Following her out of the room, we go into one of the mostly empty offices.
“Get out!” Dutch says in a tone that no one would be stupid enough to disobey. Once the room is cleared, she closes the door, leaning her head against it for a moment before spinning around to face me. “Susannah, I think you need to take a seat.”
My hands start shaking as I back up, my knees hitting the chair before I tumble into it. “You’re scaring me, Dutch. What is it?”
Sighing, she closes her eyes for a moment, then focuses on me with an intent look. “I don’t know how to tell you this gently, so I’m just going to come out with it. The man that was running this whole thing? His name is Tony D’Angelo.”

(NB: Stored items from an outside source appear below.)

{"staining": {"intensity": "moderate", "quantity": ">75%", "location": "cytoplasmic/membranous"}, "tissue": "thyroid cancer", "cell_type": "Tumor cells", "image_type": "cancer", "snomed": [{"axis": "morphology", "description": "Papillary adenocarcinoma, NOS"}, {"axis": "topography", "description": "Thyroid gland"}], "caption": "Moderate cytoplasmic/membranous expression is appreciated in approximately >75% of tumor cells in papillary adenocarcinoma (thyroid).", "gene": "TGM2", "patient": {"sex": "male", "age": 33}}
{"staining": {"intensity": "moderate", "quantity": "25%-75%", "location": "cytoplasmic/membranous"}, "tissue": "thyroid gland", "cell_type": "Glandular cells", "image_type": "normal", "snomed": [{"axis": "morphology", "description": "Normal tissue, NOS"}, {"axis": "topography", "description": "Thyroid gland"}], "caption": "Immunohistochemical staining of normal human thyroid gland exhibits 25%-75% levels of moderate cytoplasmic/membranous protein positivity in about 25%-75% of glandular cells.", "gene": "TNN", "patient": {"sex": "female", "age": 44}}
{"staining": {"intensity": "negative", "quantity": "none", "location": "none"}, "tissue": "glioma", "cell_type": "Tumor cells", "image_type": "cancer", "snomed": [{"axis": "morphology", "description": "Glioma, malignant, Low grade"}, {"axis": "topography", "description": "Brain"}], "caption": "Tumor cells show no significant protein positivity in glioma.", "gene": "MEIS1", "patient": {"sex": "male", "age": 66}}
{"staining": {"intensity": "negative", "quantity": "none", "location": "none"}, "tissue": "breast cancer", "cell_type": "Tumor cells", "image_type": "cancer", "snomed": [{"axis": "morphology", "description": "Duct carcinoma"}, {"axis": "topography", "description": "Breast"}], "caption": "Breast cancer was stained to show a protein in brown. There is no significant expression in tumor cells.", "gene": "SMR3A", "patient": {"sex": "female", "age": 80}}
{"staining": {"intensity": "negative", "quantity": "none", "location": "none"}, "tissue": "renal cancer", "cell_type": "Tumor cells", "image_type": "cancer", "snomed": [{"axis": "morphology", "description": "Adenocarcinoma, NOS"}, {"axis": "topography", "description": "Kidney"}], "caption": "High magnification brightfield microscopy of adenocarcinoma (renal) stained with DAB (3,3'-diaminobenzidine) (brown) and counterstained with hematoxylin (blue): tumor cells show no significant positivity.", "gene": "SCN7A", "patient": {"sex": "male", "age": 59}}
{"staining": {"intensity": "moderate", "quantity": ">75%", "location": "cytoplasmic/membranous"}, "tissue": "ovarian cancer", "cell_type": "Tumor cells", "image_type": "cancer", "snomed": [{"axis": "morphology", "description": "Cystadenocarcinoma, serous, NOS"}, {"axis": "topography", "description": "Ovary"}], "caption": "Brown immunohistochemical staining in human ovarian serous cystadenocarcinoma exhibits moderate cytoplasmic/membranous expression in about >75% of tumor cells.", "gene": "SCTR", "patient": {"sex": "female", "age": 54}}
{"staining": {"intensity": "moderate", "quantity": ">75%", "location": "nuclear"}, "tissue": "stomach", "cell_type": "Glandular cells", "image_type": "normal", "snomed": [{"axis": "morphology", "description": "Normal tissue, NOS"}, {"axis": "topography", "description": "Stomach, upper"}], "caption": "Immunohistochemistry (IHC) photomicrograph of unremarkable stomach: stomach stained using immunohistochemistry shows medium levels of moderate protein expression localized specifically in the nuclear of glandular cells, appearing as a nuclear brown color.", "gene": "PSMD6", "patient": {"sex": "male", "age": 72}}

“I know,” I reply, confused. We had already established the names of “Papa” and “Momma”—Tony and Dolores D’Angelo.
“They’ve traveled all over the US,” Dutch says, looking down at her hands. “It looks like they’ve been here for the last eleven years. Before here, they were in Chicago.”
My hands clench around the handles of the chair, the coincidences almost too much to bear. “Tell me.”
Dutch clears her throat. “His DNA profile just came in. Susannah, it’s a match to the man that killed your sister and her husband.”
Black edges around the periphery of my vision, my breaths coming out in short sharp pants. Dutch falls to her knees in front of me, pushing my head down in between my knees as I start hyperventilating.
Once I’ve got my breathing under control and my heart isn’t racing quite as badly, I sit back up.
“There’s more,” she says, and I can tell she’s worried about this next part. “The little girl in the cage? Her DNA also just came in. Her profile is a familial match—to you.”
I go to stand up, but my knees give out, and I crash to the floor as memories pour over me. Memories that I’ve spent the last eleven years trying to suppress.
“Mommy! I want to see the baby!” I cry out. My big sister, Elizabeth, just had a baby girl, and I’m so excited. Mommy says I’m an aunt now, and that I have to be a big girl and help Lizzie take care of the baby.
Mommy chuckles as she lifts me up to look into the cradle. She’s so little, she looks just like one of my dolls.
“What’s her name?”
Lizzie smiles down at me. “Charlotte. Charlotte Elizabeth Rossi.”
“Charlotte,” I whisper, gently stroking her face with my finger. “We’ll be best friends, I just know it.”
I was seven when Charlotte was born, my sister following the family tradition of having children young. She was just seventeen when she had her. They lived with us until Charlotte was three, then moved into a little duplex just a few blocks away.
Charlotte and I grew up together, she was always following me around, and I loved her like a sister.
When she was ten, her parents were murdered, and Charlotte disappeared. My parents were beyond devastated. Not only had they lost their daughter and son-in-law, but their only grandchild as well.
And now this little girl, who looked to be about seven or eight, is related to me?
My mind is a roiling confusion of thoughts. I just sit on the floor in a daze. If she was related to me, it means Charlotte had a baby. And she would have been pregnant when she was twelve.
Rising to my feet, a scream tears out of me, and I knock a chair over before swiping the desk next to me of everything on it.
Dutch reaches out an arm to me, but I back away from her. I feel disconnected, crazy even. My niece had a baby when she was still a baby herself. And that little girl died in a cage like an animal, her hands and feet bound to the bars, sitting in her own filth.
Dutch walks up to me carefully, then pulls me into her arms as I collapse into sobs. I wish Tony D’Angelo was still alive. I would make him die a very slow, very painful death.
I go very still as I realize something. Charlotte is the missing fifth girl. She’s the killer.
Fuck! After what she’s been through...Jesus. How am I supposed to hunt down my own niece? Pulling back from Dutch, I avoid her eyes.Fuck, fuck, fuck!
“Hey,” she says quietly, making me look at her. “I get it, trust me. Look, I, umm. Shit. I’ve been in this situation before, okay? There was this guy—”
“I know,” I butt in. “Cruz Sandoval, right?”
Shock crosses her face as her brows lower. “You know about that?”